Recent Accounting Pronouncements
During 2007 and 2008, various accounting pronouncements have been issued, none of which are expected to have significant effects on our financial statements.
ITEM 3.
QUANTITATIVE AND QUALITATIVE DISCLOSURES ABOUT MARKET
RISK
Market risk is the risk of loss arising from adverse changes in market rates and prices, such as interest rates, foreign currency exchange rates and commodity prices. Our primary exposure to market risk is interest rate risk associated with our short term money market investments. The Company does not have any financial instruments held for trading or other speculative purposes and does not invest in derivative financial instruments, interest rate swaps or other investments that alter interest rate exposure. The Company does not have any credit facilities with variable interest rates.
ITEM 4
CONTROLS AND PROCEDURES
a) The Company's Principal Executive Officer and Principal Financial Officer, John Quam, has established and is currently maintaining disclosure controls and procedures for the Company. The disclosure controls and procedures have been designed to provide reasonable assurance that the information required to be disclosed by the Company in reports that it files under the Exchange Act is recorded, processed, summarized and reported within the time periods specified in the rules and forms of the SEC and to ensure that information required to be disclosed by the Company is accumulated and communicated to the Company's management as appropriate to allow timely decisions regarding required disclosure.
The Principal Executive Officer and Principal Financial Officer conducted a review and evaluation of the effectiveness of the Company's disclosure controls and procedures and has concluded, based on his evaluation as of the end of the period covered by this Report, that our disclosure controls and procedures are not effective to provide reasonable assurance that information required to be disclosed in the reports that we file or submit under the Exchange Act is recorded, processed, summarized and reported within the time periods specified in the Commission's rules and forms and to ensure that the information required to be disclosed by the Company is accumulated and communicated to management, including our principal executive officer and our principal financial officer, to allow timely decisions regarding required disclosure. The principal deficiency in our disclosure controls and procedures is the fact that we have only one part-time employee, Mr. Quam, and lack a fully dedicated chief financial officer. Accounting functions are outsourced and do not involve the implementation of internal controls.

Supplied records:

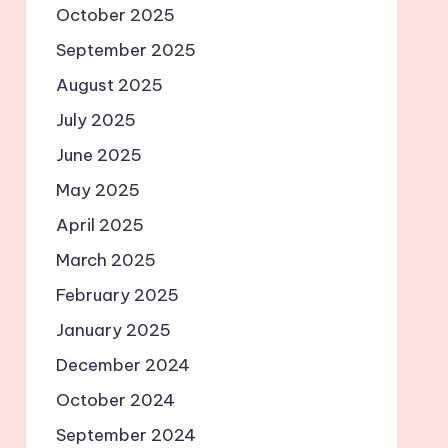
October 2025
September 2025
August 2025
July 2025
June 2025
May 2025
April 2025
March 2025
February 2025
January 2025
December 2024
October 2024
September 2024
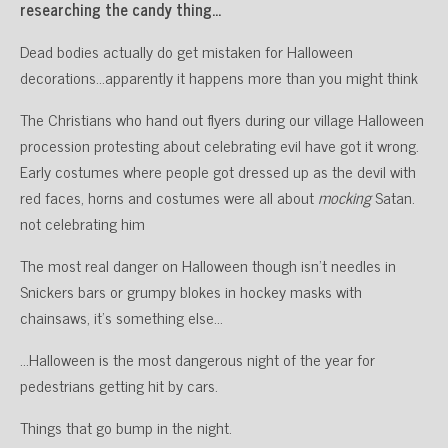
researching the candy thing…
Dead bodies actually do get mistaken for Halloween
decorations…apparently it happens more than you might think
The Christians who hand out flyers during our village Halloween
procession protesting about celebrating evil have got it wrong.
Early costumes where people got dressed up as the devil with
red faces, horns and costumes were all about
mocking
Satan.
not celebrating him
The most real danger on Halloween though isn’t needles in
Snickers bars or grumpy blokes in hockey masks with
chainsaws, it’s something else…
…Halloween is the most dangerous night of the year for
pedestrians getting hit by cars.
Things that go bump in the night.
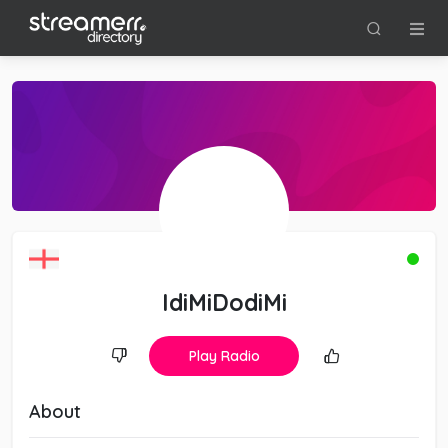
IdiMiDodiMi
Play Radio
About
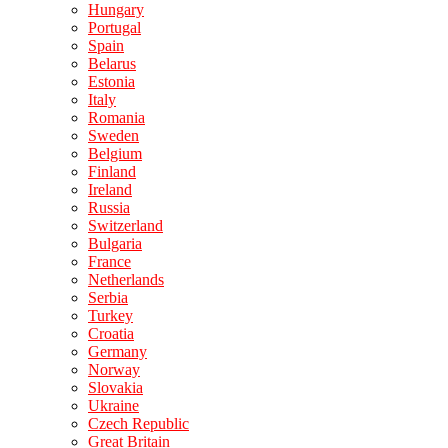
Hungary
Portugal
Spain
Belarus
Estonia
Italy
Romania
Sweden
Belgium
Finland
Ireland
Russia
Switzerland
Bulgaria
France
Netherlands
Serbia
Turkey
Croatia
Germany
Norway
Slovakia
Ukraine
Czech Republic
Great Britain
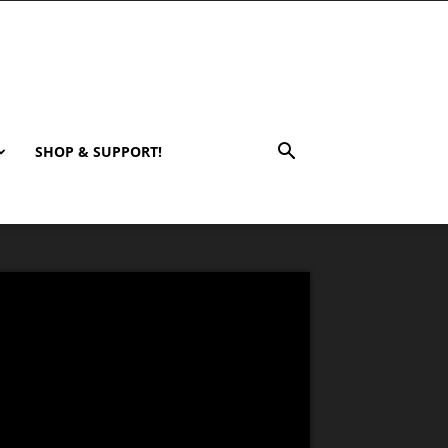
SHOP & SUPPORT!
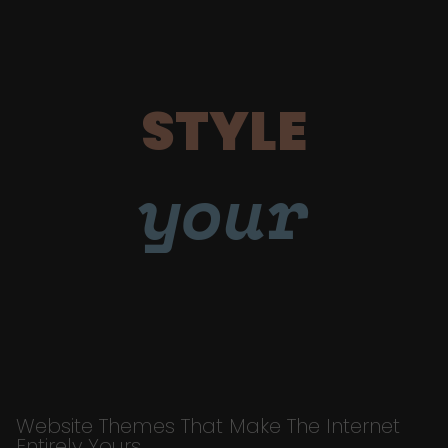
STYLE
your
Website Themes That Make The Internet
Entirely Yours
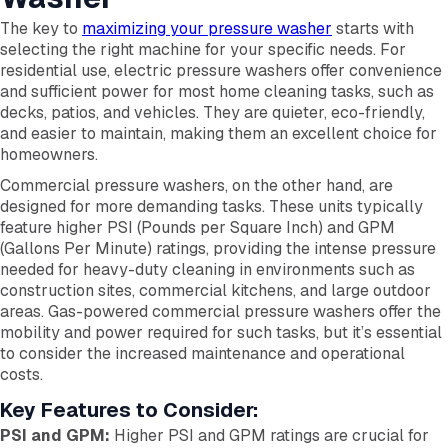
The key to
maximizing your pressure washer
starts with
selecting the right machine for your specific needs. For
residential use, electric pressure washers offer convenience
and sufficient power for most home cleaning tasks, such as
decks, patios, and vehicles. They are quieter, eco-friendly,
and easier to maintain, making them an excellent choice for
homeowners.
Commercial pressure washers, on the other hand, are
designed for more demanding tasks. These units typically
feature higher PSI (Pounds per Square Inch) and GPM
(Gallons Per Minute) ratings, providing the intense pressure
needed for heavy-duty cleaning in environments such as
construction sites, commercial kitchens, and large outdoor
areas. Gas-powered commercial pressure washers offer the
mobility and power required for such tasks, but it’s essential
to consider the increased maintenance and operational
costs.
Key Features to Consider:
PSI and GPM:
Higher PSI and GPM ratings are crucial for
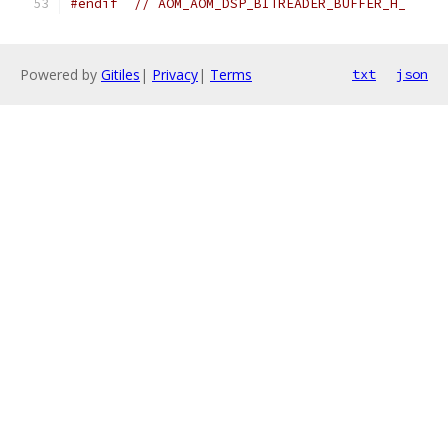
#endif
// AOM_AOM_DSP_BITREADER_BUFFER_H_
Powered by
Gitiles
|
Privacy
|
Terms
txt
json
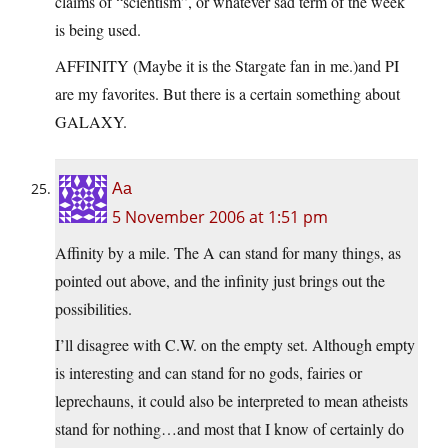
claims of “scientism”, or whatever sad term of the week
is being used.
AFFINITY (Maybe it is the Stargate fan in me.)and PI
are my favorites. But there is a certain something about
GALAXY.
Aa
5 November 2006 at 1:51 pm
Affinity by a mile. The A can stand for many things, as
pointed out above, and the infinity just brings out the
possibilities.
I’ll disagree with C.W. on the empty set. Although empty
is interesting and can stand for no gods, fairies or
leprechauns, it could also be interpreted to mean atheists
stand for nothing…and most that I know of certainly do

Problem details: Copy everything from "Recent Accounting Pronouncements" down to "variable interest rates." in the SEC filing excerpt, and swap "commodity prices" for "equity prices".

Response for this exercise:
Recent Accounting Pronouncements
During 2007 and 2008, various accounting pronouncements have been issued, none of which are expected to have significant effects on our financial statements.
ITEM 3.
QUANTITATIVE AND QUALITATIVE DISCLOSURES ABOUT MARKET
RISK
Market risk is the risk of loss arising from adverse changes in market rates and prices, such as interest rates, foreign currency exchange rates and equity prices. Our primary exposure to market risk is interest rate risk associated with our short term money market investments. The Company does not have any financial instruments held for trading or other speculative purposes and does not invest in derivative financial instruments, interest rate swaps or other investments that alter interest rate exposure. The Company does not have any credit facilities with variable interest rates.